‘Goat Fund Me’ Campaign Aims For Goats To Protect Against Wildfires

Proactive residents of Nevada City, California don’t want to see their town go up in smoke following the recent spate of wildfires across their state and elsewhere. So they are raising money to bring in some help in the form of goats, which are frequently used to clear out vegetation and other edible matter, reports the Guardian.

The town is just 70 miles away from nearby Paradise, California, which was completely destroyed by wildfires last year. One strategy for protecting similarly situated areas is to begin clearing out flammable vegetarian and other debris that could feed a spreading fire.

“There is little need to stress how important it is to the safety and wellbeing of Nevada City citizens and neighboring residents that we reduce the fire load in our surrounding forests and neighborhoods,” said Reinette Senum, Nevada City’s vice-mayor.

That’s where the goats come in. But they don’t come cheaply, with an estimated $30,000 required to clear the 450 acres of green space that has been identified as overgrown and a danger in the event of wildfire.

To finance the project, the city has launched a GoFundMe crowdfunding campaign affectionally dubbed “Goat Fund Me.” So far they have raised over half of their $30,000 goal.

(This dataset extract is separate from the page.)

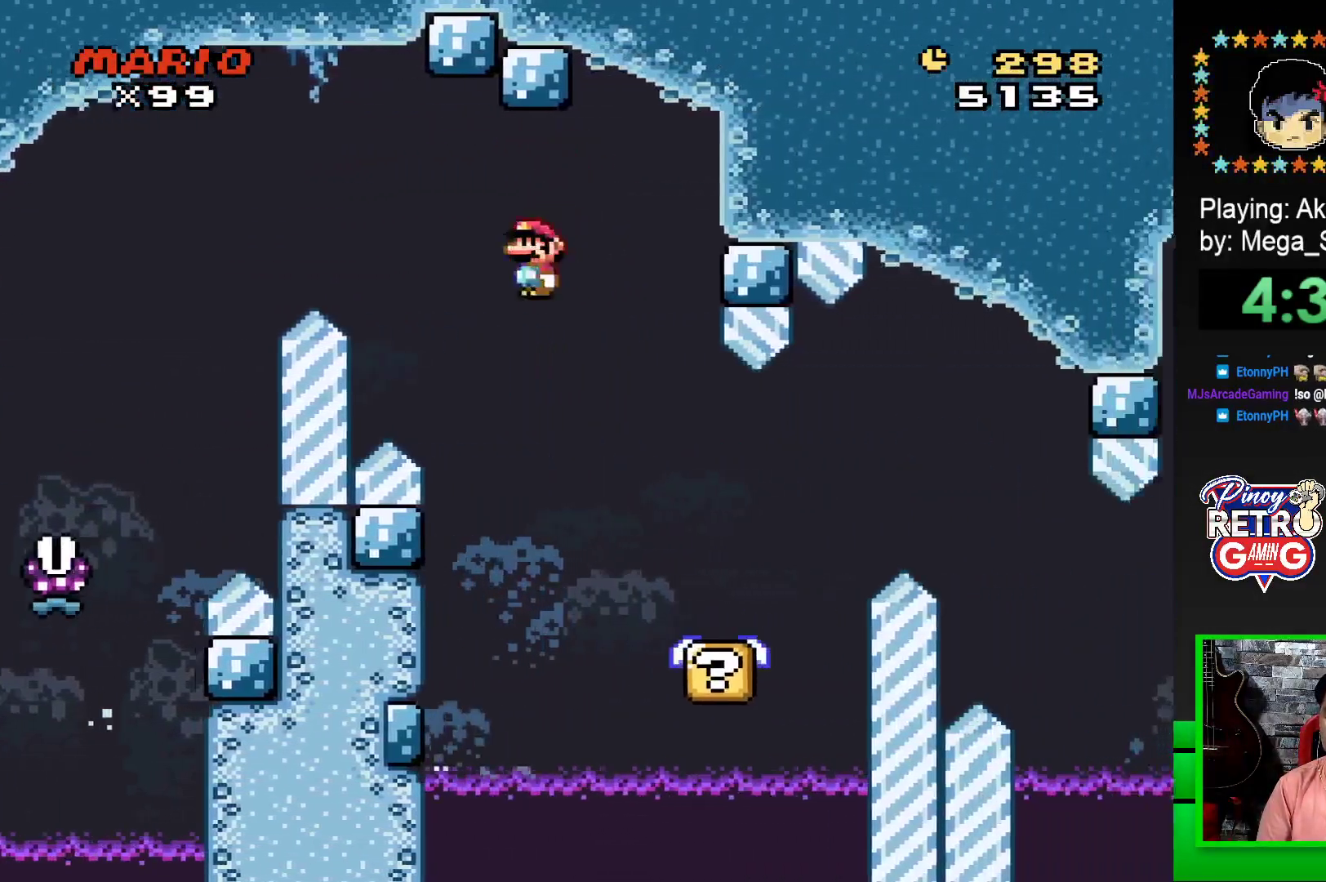
{"buttons": ["SQUARE"], "events": [[50, "R1", "up"], [150, "DPAD_LEFT", "down"], [283, "DPAD_LEFT", "up"]]}
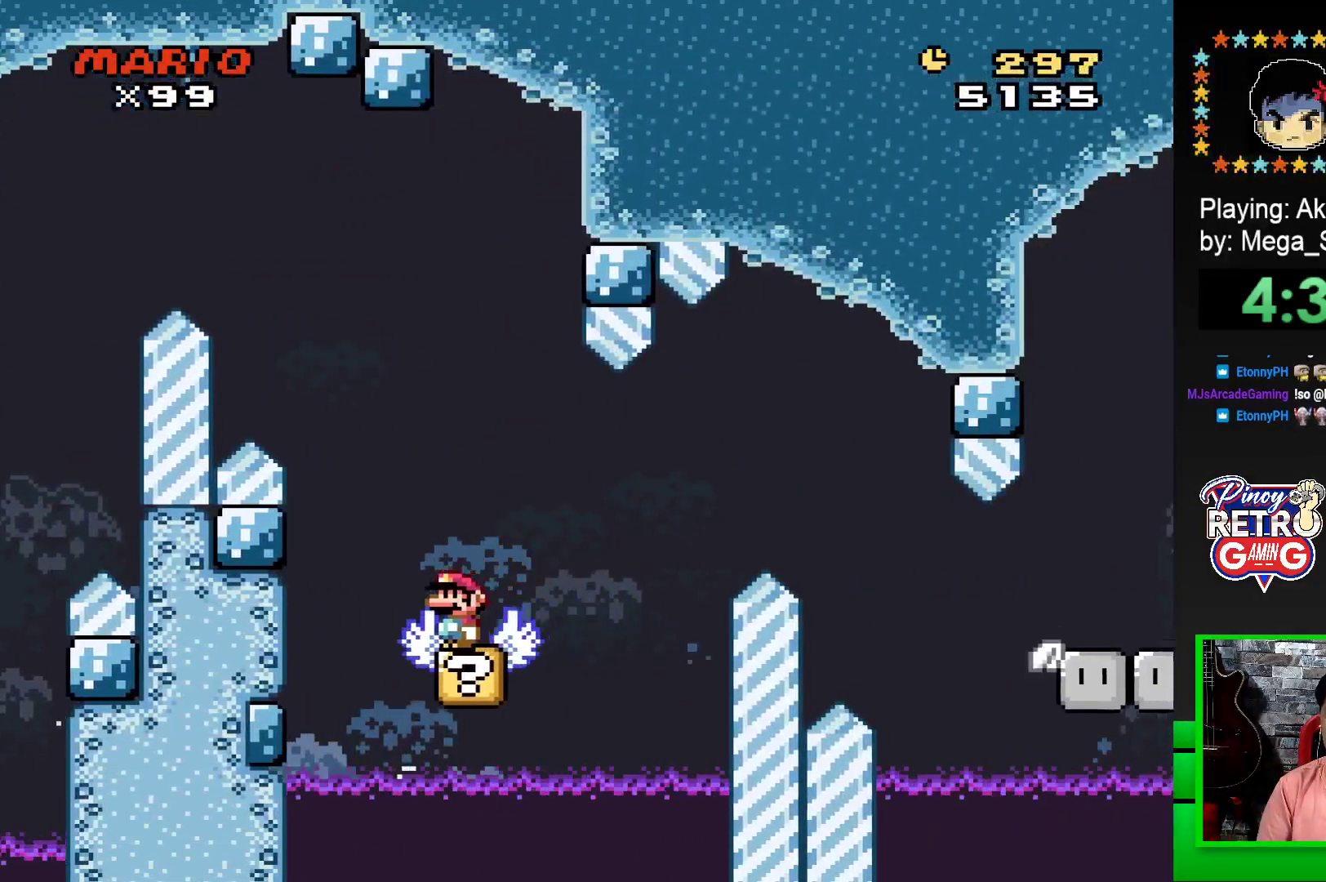
{"buttons": ["SQUARE", "DPAD_RIGHT"], "events": [[333, "DPAD_RIGHT", "down"], [400, "DPAD_RIGHT", "up"], [500, "DPAD_RIGHT", "down"]]}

Time is of the essence, as nearby goat herds have limited availability and failure to secure their services quickly could mean waiting another year, and a thus another dangerous wildfire season.

“Our local ranchers have already rented out their herds next spring, summer, and fall. And while the ranchers are expanding to meet demand, for now, they are only available to Nevada City on a large scale this winter,” the organizers write on the GoFundMe page.

Once the goats have done their work as a first pass, human workers will follow to clean up remaining material left behind, such as large tree limbs. A typical herd of goats can clear approximately 200 acres per day.

“We’re breaking it down into bite sizes and prioritizing where the risk is greatest,” Senum said. City council has committed to tackling certain high risk areas first by hand, then moving on to others, hoping to bring in the goats to do the heavy lifting as soon as they can get the fundraising money in place.

Many residents have taken to the idea.

“I recently donated to the Paradise fire victims. I like the idea of funding goats rather than victims,” wrote Dale Albin on the crowdfunding page.